Undercover Boss is a guilty pleasure for me. It’s fascinating to me to watch each of these episodes and see the different levels of sincerity, genuine concern, out and out bullshit, and varying viewpoints of each of these CEO’s that delve into their employees worlds.
Last night (DVR), I watched the above episode where Anthony Wedo, CEO of Buffets, Inc., works undercover at his restaurants. During his time, he met a married couple that both worked for his company at a Ryan’s in Lake Charles. During the course of the episode, you learned that the couple:
- worked different shifts, as they could not afford child care
- had one car, as they could not afford two
- were being evicted from their apartment and could not get another, as they could not save enough for a deposit
In the end, Mr. Wedo paid off the couple’s car, gave them money, gave them a 3 bedroom 2 bath house, and doubled the wife’s pay after giving her a promotion.
At no point did he seem to realize that he had met a couple that both worked at his restaurant and could not afford any of these things on their own easily, likely never would if they continued with the company, and that they were one of thousands of employees likely facing the same or remarkably similar issues.
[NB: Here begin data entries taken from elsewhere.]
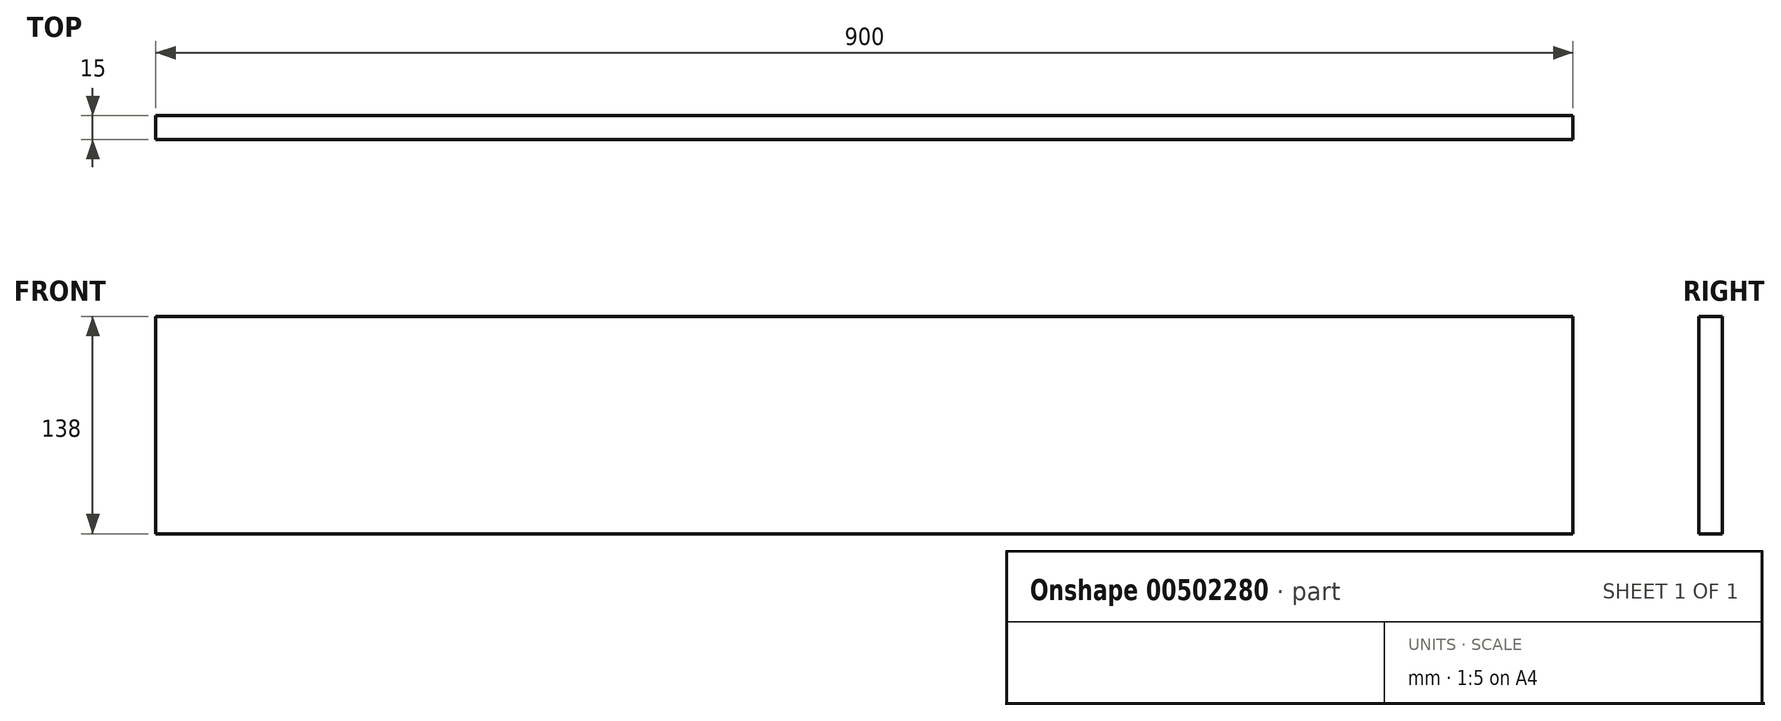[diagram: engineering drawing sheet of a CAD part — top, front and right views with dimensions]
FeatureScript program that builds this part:
annotation { "Feature Type Name" : "Feature", "Feature Type Description" : "" }
export const myFeature = defineFeature(function(context is Context, id is Id, definition is map)
    precondition{}
    {
        {
            var Q0;
            Q0=qCreatedBy(makeId("Front.planeOp"),FACE);
            var sketch = newSketch(context, id + "F0", { "sketchPlane" : qUnion([Q0])});
            skLineSegment(sketch, "E0.bottom", {"start": v(-1000.72, -164.49) * mm, "end": v(-100.72, -164.49) * mm});
            skLineSegment(sketch, "E0.top", {"start": v(-1000.72, -302.49) * mm, "end": v(-100.72, -302.49) * mm});
            skLineSegment(sketch, "E0.left", {"start": v(-1000.72, -164.49) * mm, "end": v(-1000.72, -302.49) * mm});
            skLineSegment(sketch, "E0.right", {"start": v(-100.72, -164.49) * mm, "end": v(-100.72, -302.49) * mm});
            skSolve(sketch);
        }
        {
            var Q0;
            Q0=makeQuery(id+"F0.imprint","IMPRINT",FACE,{"disambiguationData":[TD([[makeQuery(id+"F0.imprint","IMPRINT",EDGE,{"derivedFrom":sQuery(id+"F0.wireOp",EDGE,"E0.bottom")}),-1.0]])]});
            extrude(context, id + "F1", {"entities" : qUnion([Q0]), "depth" : 15 * mm});
        }
    });
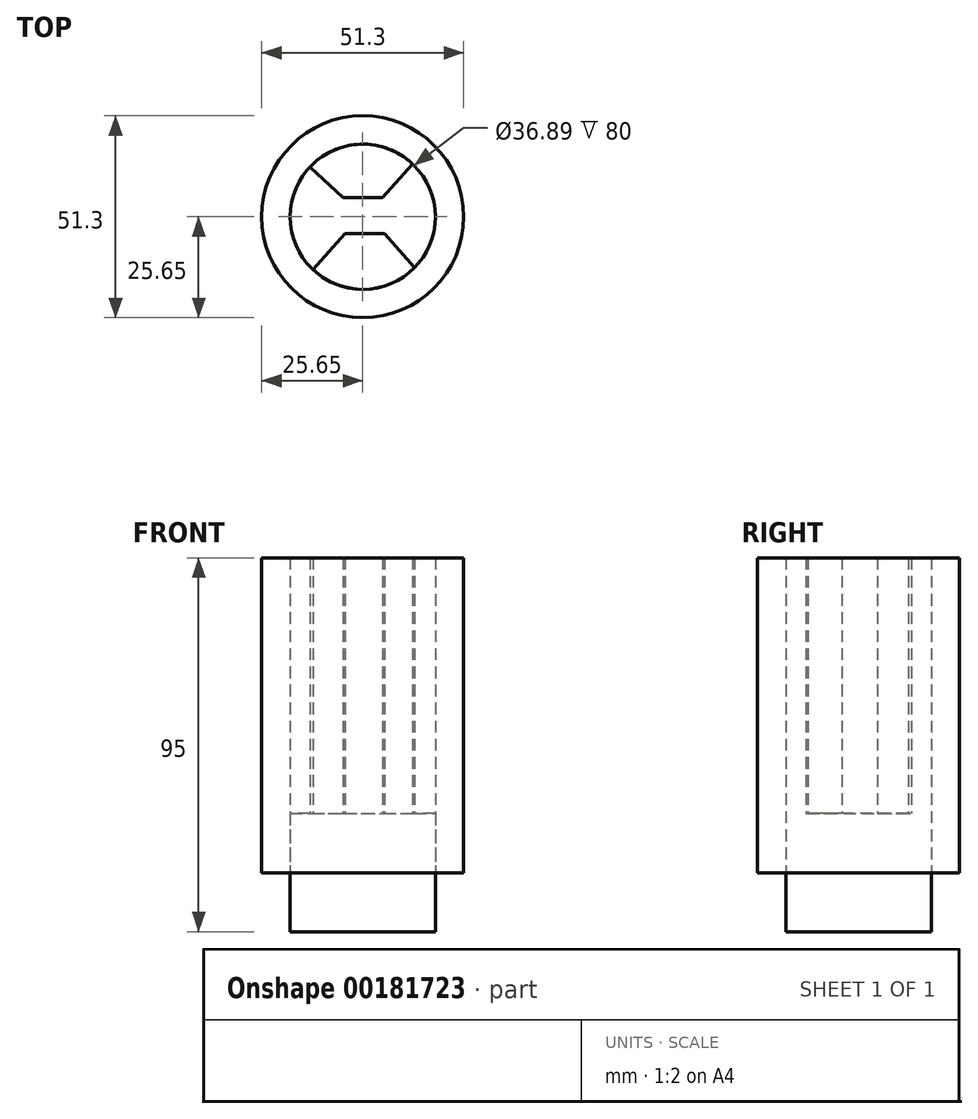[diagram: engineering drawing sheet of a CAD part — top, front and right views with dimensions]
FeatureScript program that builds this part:
annotation { "Feature Type Name" : "Feature", "Feature Type Description" : "" }
export const myFeature = defineFeature(function(context is Context, id is Id, definition is map)
    precondition{}
    {
        {
            var Q0;
            Q0=qCreatedBy(makeId("Top.planeOp"),FACE);
            var sketch = newSketch(context, id + "F0", { "sketchPlane" : qUnion([Q0])});
            skCircle(sketch, "E0", {"center": v(0, 0) * mm, "radius": 18.45 * mm});
            skLineSegment(sketch, "E1", {"start": v(-13.44, 12.63) * mm, "end": v(-4.98, 4.82) * mm});
            skLineSegment(sketch, "E2", {"start": v(-4.98, 4.82) * mm, "end": v(4.98, 4.82) * mm});
            skLineSegment(sketch, "E3", {"start": v(4.98, 4.82) * mm, "end": v(12.7, 13.39) * mm});
            skLineSegment(sketch, "E4.MirrorCS", {"start": v(5.5, -4.28) * mm, "end": v(13.18, -12.9) * mm});
            skLineSegment(sketch, "E5.MirrorCS", {"start": v(-12.68, -13.4) * mm, "end": v(-4.48, -4.28) * mm});
            skLineSegment(sketch, "E6.MirrorCS", {"start": v(-4.48, -4.28) * mm, "end": v(5.5, -4.28) * mm});
            skCircle(sketch, "E7", {"center": v(0, 0) * mm, "radius": 25.65 * mm});
            skSolve(sketch);
        }
        {
            var Q0;
            {var subQ0=sQuery(id+"F0.wireOp",EDGE,"E1");Q0=makeQuery(id+"F0.imprint","IMPRINT",FACE,{"disambiguationData":[TD([[makeQuery(id+"F0.imprint","IMPRINT",EDGE,{"derivedFrom":subQ0}),-1.0]])]});}
            extrude(context, id + "F1", {"entities" : qUnion([Q0]), "depth" : 15 * mm});
        }
        {
            var Q0;
            {var subQ0=sQuery(id+"F0.wireOp",EDGE,"E1");Q0=makeQuery(id+"F0.imprint","IMPRINT",FACE,{"disambiguationData":[TD([[makeQuery(id+"F0.imprint","IMPRINT",EDGE,{"derivedFrom":subQ0}),1.0]])]});}
            var Q1;
            {var subQ0=sQuery(id+"F0.wireOp",EDGE,"E1");Q1=makeQuery(id+"F0.imprint","IMPRINT",FACE,{"disambiguationData":[TD([[makeQuery(id+"F0.imprint","IMPRINT",EDGE,{"derivedFrom":subQ0}),-1.0]])]});}
            var Q2;
            {var subQ0=sQuery(id+"F0.wireOp",EDGE,"E4.MirrorCS");Q2=makeQuery(id+"F0.imprint","IMPRINT",FACE,{"disambiguationData":[TD([[makeQuery(id+"F0.imprint","IMPRINT",EDGE,{"derivedFrom":subQ0}),-1.0]])]});}
            extrude(context, id + "F2", {"entities" : qUnion([Q0, Q1, Q2]), "oppositeDirection" : true, "depth" : 15 * mm});
        }
        {
            var Q0;
            {var subQ0=sQuery(id+"F0.wireOp",EDGE,"E4.MirrorCS");Q0=makeQuery(id+"F0.imprint","IMPRINT",FACE,{"disambiguationData":[TD([[makeQuery(id+"F0.imprint","IMPRINT",EDGE,{"derivedFrom":subQ0}),-1.0]])]});}
            var Q1;
            {var subQ0=sQuery(id+"F0.wireOp",EDGE,"E1");Q1=makeQuery(id+"F0.imprint","IMPRINT",FACE,{"disambiguationData":[TD([[makeQuery(id+"F0.imprint","IMPRINT",EDGE,{"derivedFrom":subQ0}),1.0]])]});}
            extrude(context, id + "F3", {"entities" : qUnion([Q0, Q1]), "operationType" : NewBodyOperationType.ADD, "depth" : 80 * mm});
        }
        {
            var Q0;
            Q0=makeQuery(id+"F0.imprint","IMPRINT",FACE,{"disambiguationData":[TD([[makeQuery(id+"F0.imprint","IMPRINT",EDGE,{"derivedFrom":sQuery(id+"F0.wireOp",EDGE,"E7")}),1.0]])]});
            extrude(context, id + "F4", {"entities" : qUnion([Q0]), "depth" : 80 * mm});
        }
    });
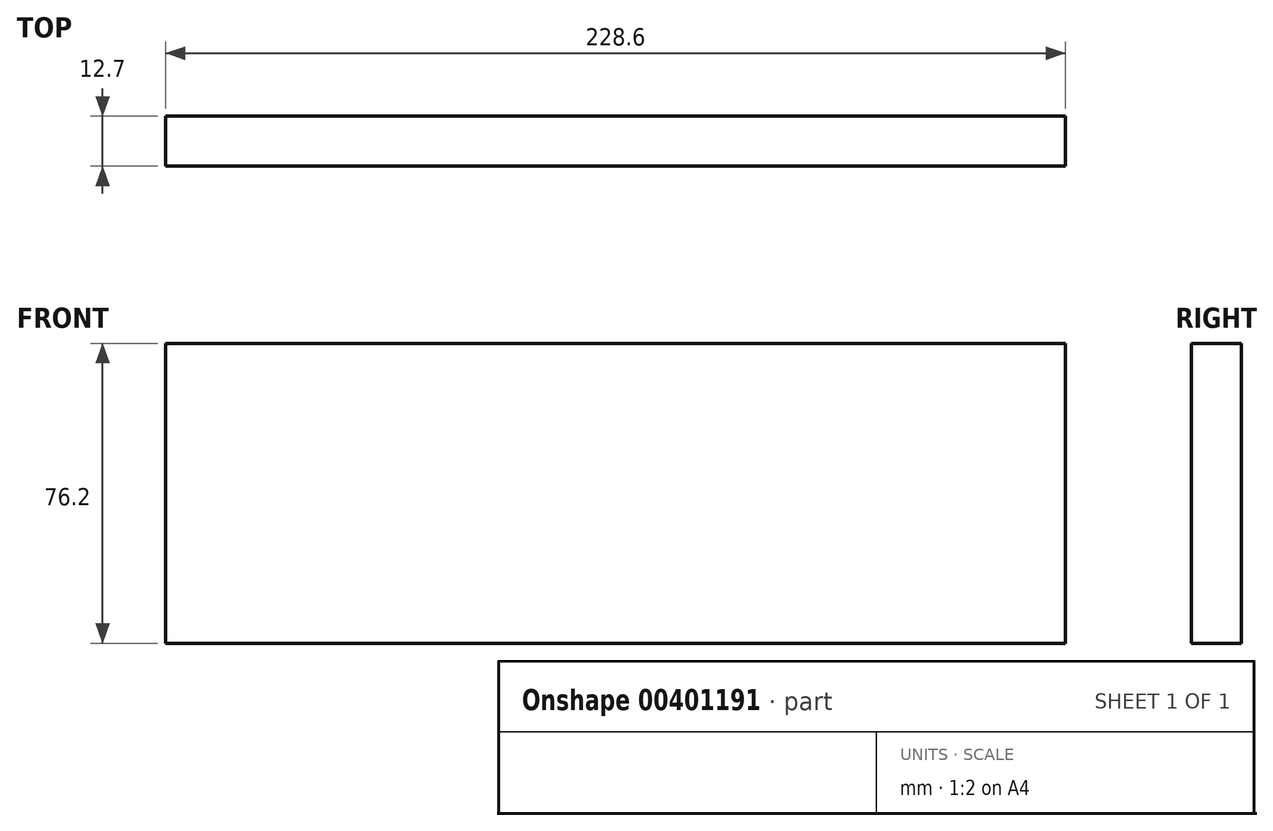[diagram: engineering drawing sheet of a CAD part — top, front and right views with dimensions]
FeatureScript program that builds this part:
annotation { "Feature Type Name" : "Feature", "Feature Type Description" : "" }
export const myFeature = defineFeature(function(context is Context, id is Id, definition is map)
    precondition{}
    {
        {
            var Q0;
            Q0=qCreatedBy(makeId("Front.planeOp"),FACE);
            var sketch = newSketch(context, id + "F0", { "sketchPlane" : qUnion([Q0])});
            skLineSegment(sketch, "E0.bottom", {"start": v(0, 0) * mm, "end": v(-228.6, 0) * mm});
            skLineSegment(sketch, "E0.top", {"start": v(0, 76.2) * mm, "end": v(-228.6, 76.2) * mm});
            skLineSegment(sketch, "E0.left", {"start": v(0, 0) * mm, "end": v(0, 76.2) * mm});
            skLineSegment(sketch, "E0.right", {"start": v(-228.6, 0) * mm, "end": v(-228.6, 76.2) * mm});
            skSolve(sketch);
        }
        {
            var Q0;
            Q0=makeQuery(id+"F0.imprint","IMPRINT",FACE,{"disambiguationData":[TD([[makeQuery(id+"F0.imprint","IMPRINT",EDGE,{"derivedFrom":sQuery(id+"F0.wireOp",EDGE,"E0.bottom")}),-1.0]])]});
            extrude(context, id + "F1", {"entities" : qUnion([Q0]), "depth" : 12.7 * mm});
        }
    });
“At the end of the day, what was really meaningful to me were the personal stories of my people,” Wedo said. “These are hard-working people trying to make ends meet in tough times. It inspired me to think about how I can create opportunities for families and people in our organization who are really struggling.”
Really? You may want to meet more than 3, there, Mr. Wedo.
The current federal minimum wage is $7.25 per hour. If a minimum wage worker is employed full-time (forty hours per week for 52 weeks), that worker would earn $15,080 annually.
In 2012, the poverty threshold for a single individual was $11,945 and the poverty threshold for a family of 4 with two children under 18 was $22,283.
Thus, a single full-time minimum wage worker has an income above the poverty threshold but if a full-time minimum wage worker is the sole source of income in a family of four, that family’s income is only 65% of the amount required to meet its basic needs.
Buffets, Inc. wage lawsuit: http://getmansweeney.com/current-cases/buffets-minimum-wage
This case is brought by three Servers who are working for or worked for Buffets, Inc. As tipped employees, the Servers are paid less than $4.00 per hour. The Plaintiffs allege that Buffets, Inc. has a policy of requiring Servers to perform non tip-producing work for which they should be paid at least the full minimum wage ($7.25 per hour under federal law and $7.85 under Ohio state law). They claim that Buffets, Inc. drives down its labor costs by requiring Servers to do a host of non-tip producing work, including washing dishes, cleaning floors, washing walls and furniture, emptying trash, preparing food, cleaning storage areas and light fixtures, blinds and picture frames, and stocking food service stations and that these tasks comprise more than 20% of Servers work. In addition, they claim that Buffets, Inc. requires Servers to work for no pay at all by requiring them to clock-in and out at pre-scheduled times regardless of when they actually begin or end work. This case seeks to compel Buffets, Inc. to pay the Plaintiffs and a class of similarly situated employees at least the minimum wage for their non tip-producing work for the past three years, an equal amount of liquidated damages, interest, and the costs and attorneys’ fees incurred in bringing this litigation.
Glassdoor on Buffet Holdings:
10% of employees recommend this company to a friend
At least its nice the folks on TV got a little something something. Pity about the other 17,000-ish employees.